:: SEITENAUSZUG ::
☆ ☆ ☆ ☆ ☆

# Angelshop Nähe oder in Rotterdam mit Fliegenfischerbedarf



## EgonEcke (17. Juni 2015)

Hallo,
kennt ihr einen Shop in der Nähe von Rotterdam? Der darf auch gerne westlicher liegen. Mit Flifiangebot wäre optimal.

LG,
e


----------



## Stefan660 (17. Juni 2015)

*AW: Angelshop Nähe oder in Rotterdam mit Fliegenfischerbedarf*

In Rotterdam kenne ich zwei:

*Ahoy Hengelsport
Dordtselaan 130-138
3073 GK Rotterdam*

große Auswahl an Meeresangelzubehör


*Hengelsport Rotterdam*
Sportsingel 17
3078 XS Rotterdam
Nederland


Mehr Süßwasserangelzubehör.

Was die an Fliegenrute/-zubehör habe weiss ich auch nicht.

Grüße
Stefan


----------



## pl8nl8s (18. Juni 2015)

*AW: Angelshop Nähe oder in Rotterdam mit Fliegenfischerbedarf*

Gude,

also ich weis Ja nicht wo genau Du nächtigen willst aber es gibt auch diesen hier:

Avicentra Hengelsport Oostvoorne 
Goudhoekweg 6
 3233 AM Oostvoorne
Telephone: 0181 – 482411 

diesen hier:

Hengelsport Molenberg
Vondelsingel 41
3202 XE Spijkenisse


diesen hier:

Catfish Hengelsporthuis & Boilieman Hellevoetsluis
Oostzanddijk 12
3221 AL Hellevoetsluis


diesen hier:

Wout van Leeuwen fishing & outdoor
George Stephensonweg 21H
3133 KJ Vlaardingen

Und noch ca. 6 weiter in Rotterdam 2 davon stehen oben :vik:
Ich frage morgen mal einen Freund von mir in der nähe von Oostvorne welcher noch mal auch Fliegen bedarf hat, Ich weis der in Oostvoorne selber hat #6

Mfg


----------



## EgonEcke (18. Juni 2015)

*AW: Angelshop Nähe oder in Rotterdam mit Fliegenfischerbedarf*

Wow super! Danke euch für die Hinweise. 
Ich werde zur Übernachtung ein Angebotz von AirBnB nutzen.


----------

☆ ☆ ☆ ☆ ☆

:: BEREITGESTELLTES MATERIAL ::
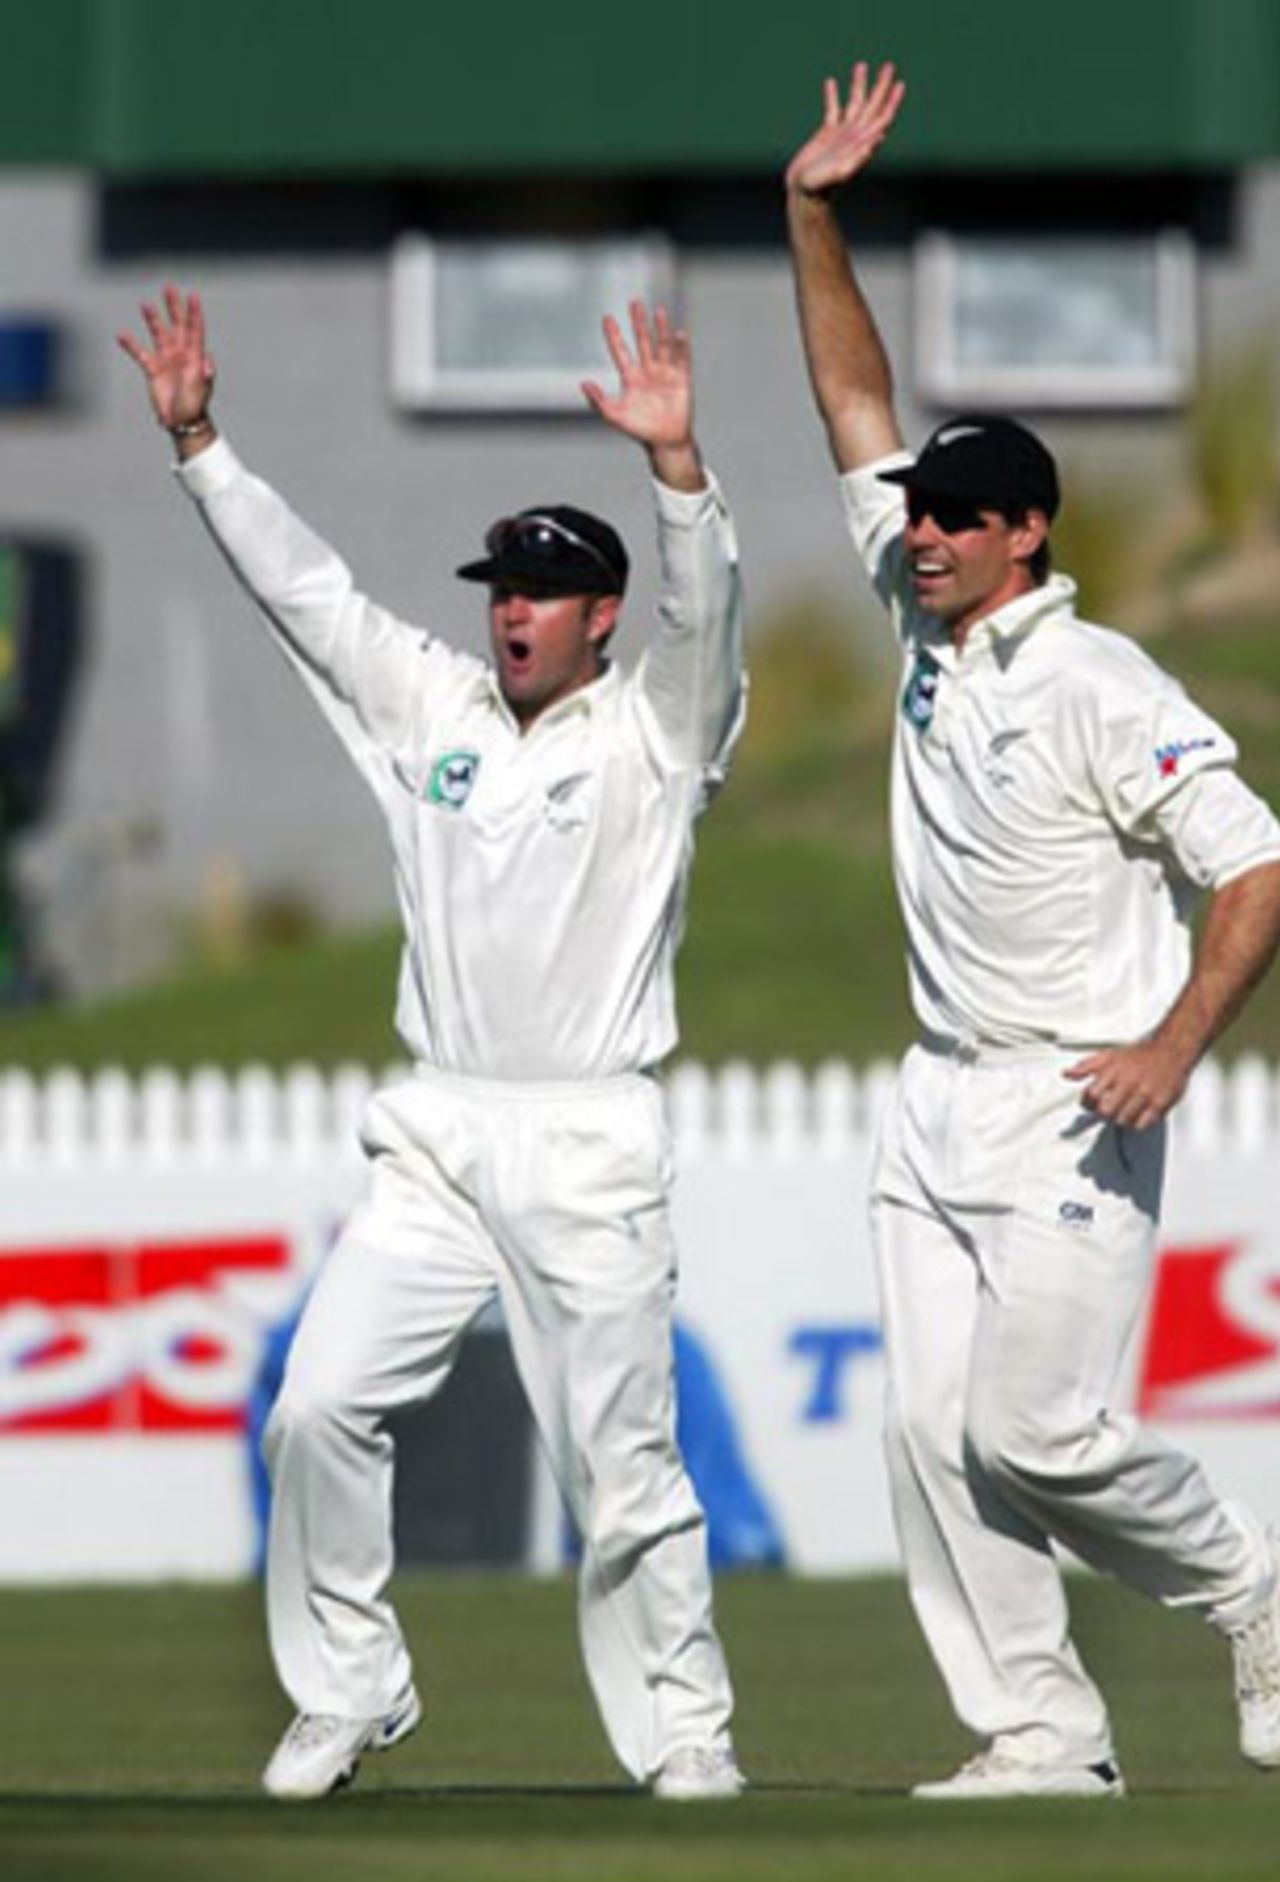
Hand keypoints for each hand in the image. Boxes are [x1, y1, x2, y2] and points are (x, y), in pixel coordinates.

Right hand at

☆ ☆ ☆ ☆ ☆

:: AUFGABENSTELLUNG ::
Woran hat Ahoy Hengelsport laut dem Forenthread über Angelshops bei Rotterdam eine große Auswahl?

:: ERLEDIGTE AUFGABE ::
An Meeresangelzubehör.